_Problem requirements_
Copy every line of text in the records below word for word, and leave the pictures out of your answer.

-*-*-

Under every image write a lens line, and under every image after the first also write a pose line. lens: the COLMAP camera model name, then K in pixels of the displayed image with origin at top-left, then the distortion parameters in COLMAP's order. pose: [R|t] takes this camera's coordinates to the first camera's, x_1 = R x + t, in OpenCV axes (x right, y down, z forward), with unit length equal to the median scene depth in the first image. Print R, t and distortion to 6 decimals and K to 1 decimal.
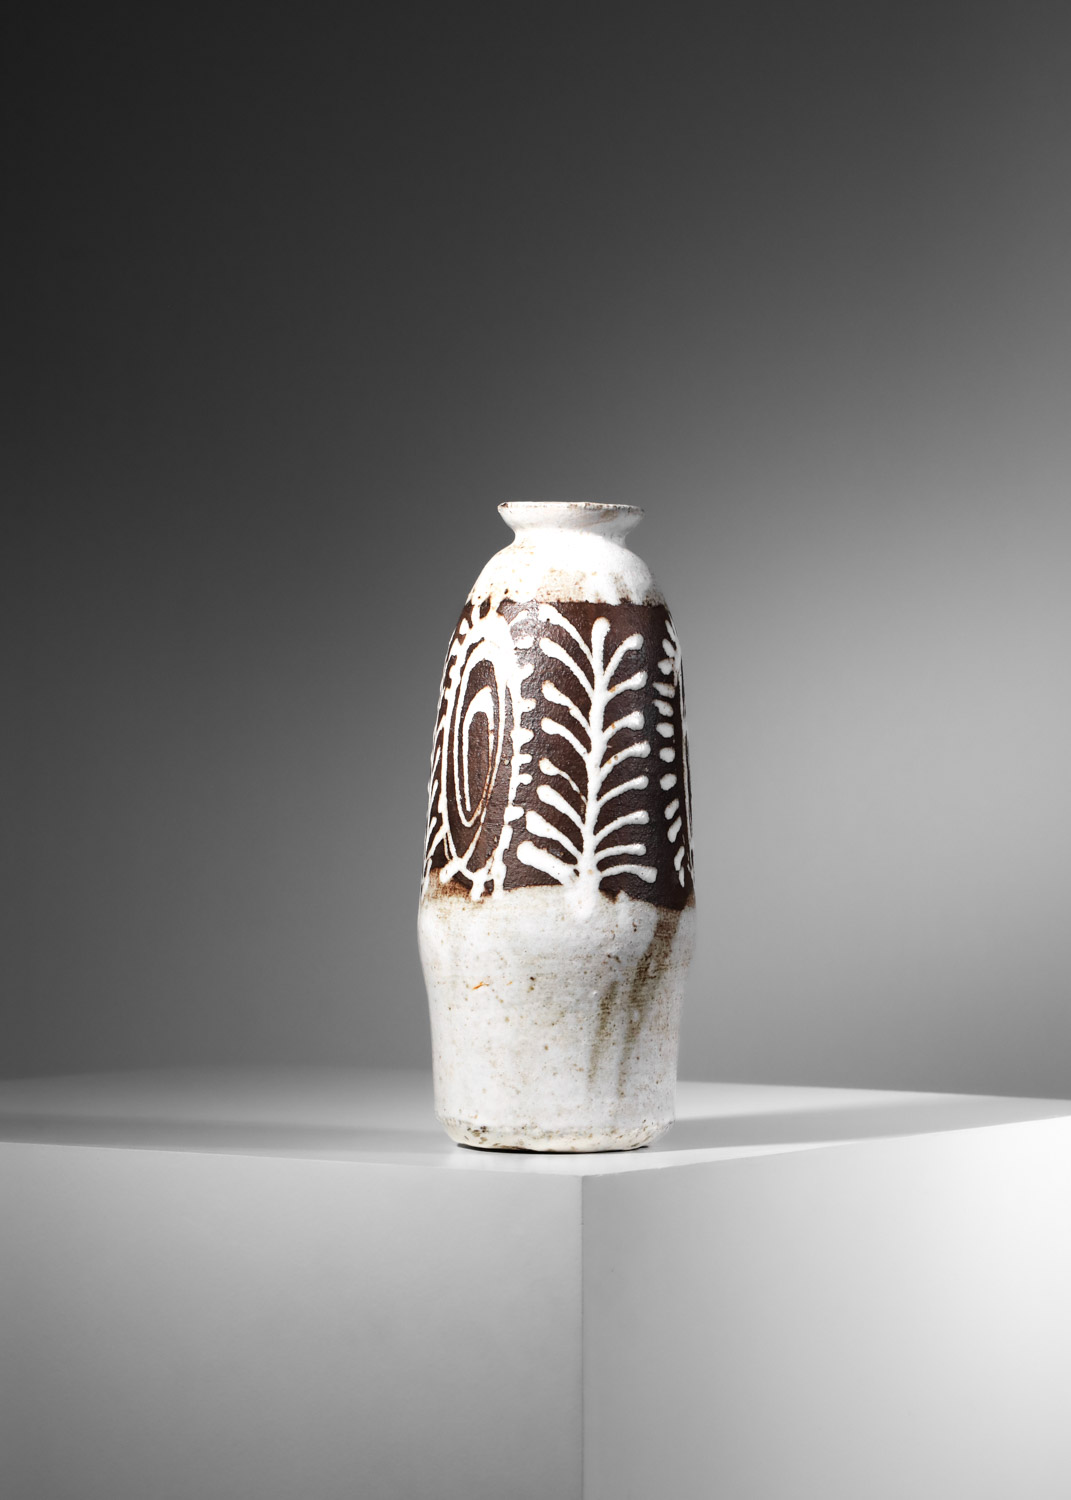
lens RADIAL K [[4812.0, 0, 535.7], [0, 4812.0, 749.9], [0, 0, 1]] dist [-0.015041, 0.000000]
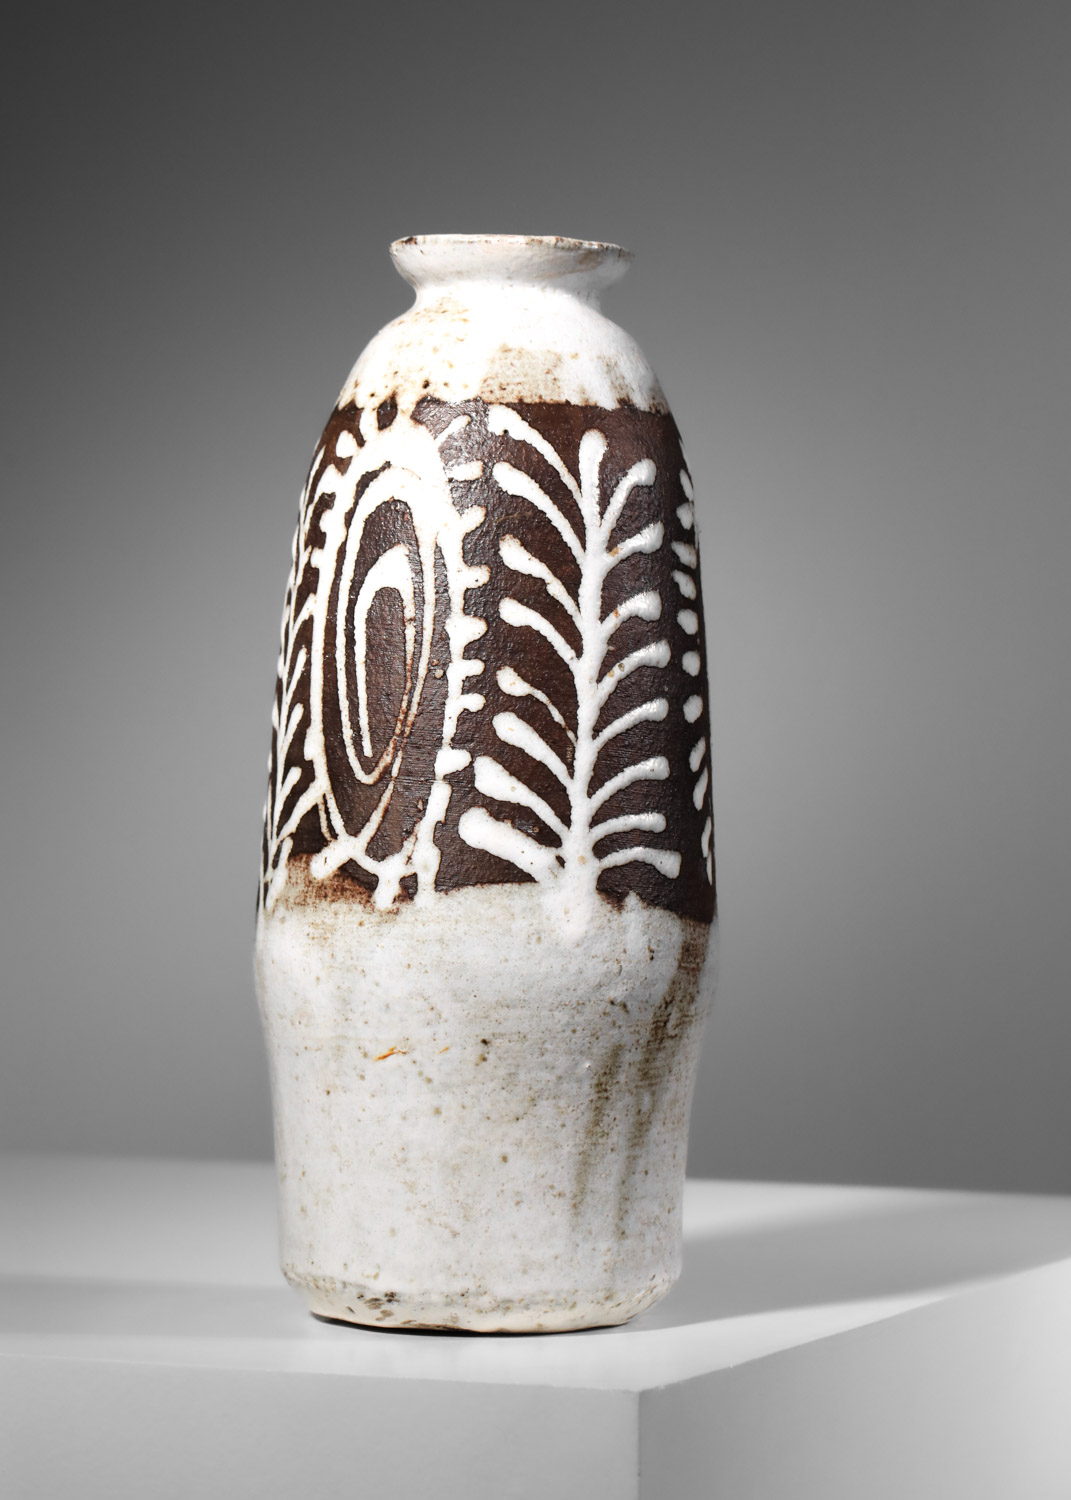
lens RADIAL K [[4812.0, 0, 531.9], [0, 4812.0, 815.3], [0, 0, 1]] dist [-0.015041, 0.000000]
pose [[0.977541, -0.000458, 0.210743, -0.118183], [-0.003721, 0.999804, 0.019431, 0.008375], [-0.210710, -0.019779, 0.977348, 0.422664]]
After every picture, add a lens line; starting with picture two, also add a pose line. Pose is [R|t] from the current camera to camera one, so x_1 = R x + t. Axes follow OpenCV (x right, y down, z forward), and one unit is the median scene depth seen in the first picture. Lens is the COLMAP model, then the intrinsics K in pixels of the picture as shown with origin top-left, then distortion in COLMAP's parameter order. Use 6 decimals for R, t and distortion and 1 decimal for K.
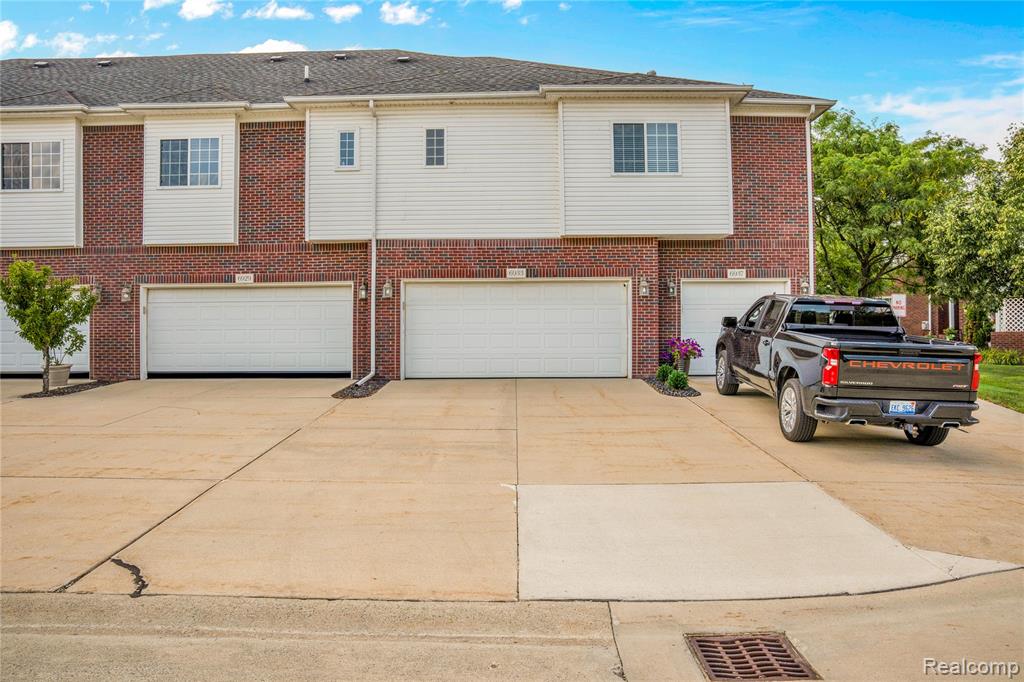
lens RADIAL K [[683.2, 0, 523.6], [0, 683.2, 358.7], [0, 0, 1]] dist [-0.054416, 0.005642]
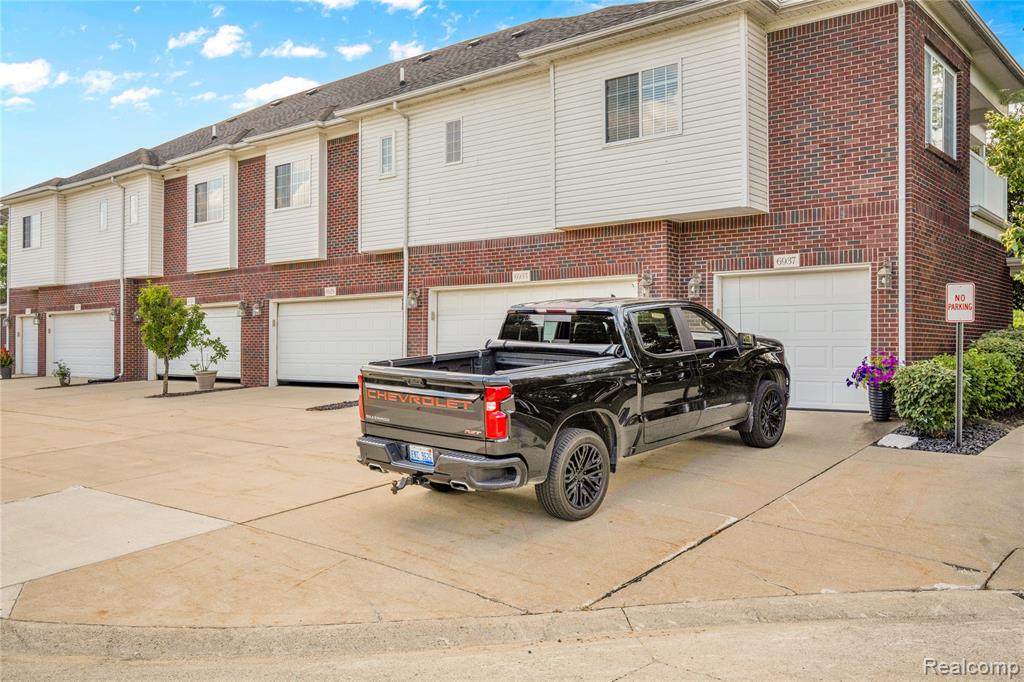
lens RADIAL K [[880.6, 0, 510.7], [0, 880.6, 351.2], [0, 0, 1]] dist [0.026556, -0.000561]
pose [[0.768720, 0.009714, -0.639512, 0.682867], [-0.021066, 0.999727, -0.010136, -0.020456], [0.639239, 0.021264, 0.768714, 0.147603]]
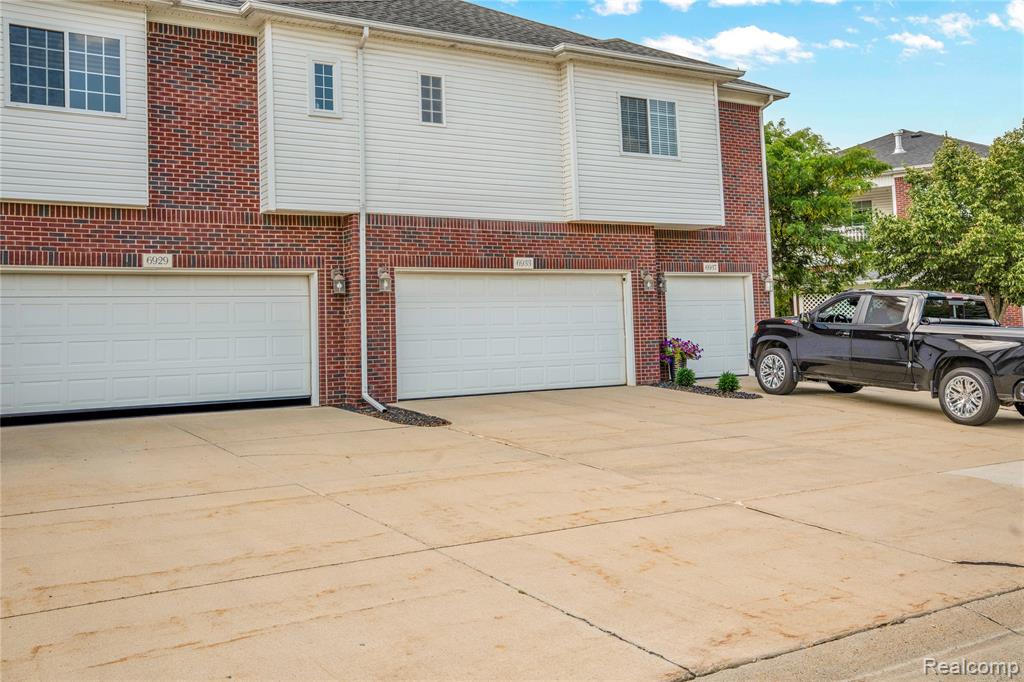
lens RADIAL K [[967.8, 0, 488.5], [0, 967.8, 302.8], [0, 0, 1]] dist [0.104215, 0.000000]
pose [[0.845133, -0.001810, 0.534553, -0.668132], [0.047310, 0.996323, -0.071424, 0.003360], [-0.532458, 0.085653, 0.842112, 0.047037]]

-*-*-

_Result for this exercise_
Under every image write a lens line, and under every image after the first also write a pose line. lens: the COLMAP camera model name, then K in pixels of the displayed image with origin at top-left, then the distortion parameters in COLMAP's order. pose: [R|t] takes this camera's coordinates to the first camera's, x_1 = R x + t, in OpenCV axes (x right, y down, z forward), with unit length equal to the median scene depth in the first image. Print R, t and distortion to 6 decimals and K to 1 decimal.
lens RADIAL K [[4812.0, 0, 535.7], [0, 4812.0, 749.9], [0, 0, 1]] dist [-0.015041, 0.000000]
lens RADIAL K [[4812.0, 0, 531.9], [0, 4812.0, 815.3], [0, 0, 1]] dist [-0.015041, 0.000000]
pose [[0.977541, -0.000458, 0.210743, -0.118183], [-0.003721, 0.999804, 0.019431, 0.008375], [-0.210710, -0.019779, 0.977348, 0.422664]]
After every picture, add a lens line; starting with picture two, also add a pose line. Pose is [R|t] from the current camera to camera one, so x_1 = R x + t. Axes follow OpenCV (x right, y down, z forward), and one unit is the median scene depth seen in the first picture. Lens is the COLMAP model, then the intrinsics K in pixels of the picture as shown with origin top-left, then distortion in COLMAP's parameter order. Use 6 decimals for R, t and distortion and 1 decimal for K.
lens RADIAL K [[683.2, 0, 523.6], [0, 683.2, 358.7], [0, 0, 1]] dist [-0.054416, 0.005642]
lens RADIAL K [[880.6, 0, 510.7], [0, 880.6, 351.2], [0, 0, 1]] dist [0.026556, -0.000561]
pose [[0.768720, 0.009714, -0.639512, 0.682867], [-0.021066, 0.999727, -0.010136, -0.020456], [0.639239, 0.021264, 0.768714, 0.147603]]
lens RADIAL K [[967.8, 0, 488.5], [0, 967.8, 302.8], [0, 0, 1]] dist [0.104215, 0.000000]
pose [[0.845133, -0.001810, 0.534553, -0.668132], [0.047310, 0.996323, -0.071424, 0.003360], [-0.532458, 0.085653, 0.842112, 0.047037]]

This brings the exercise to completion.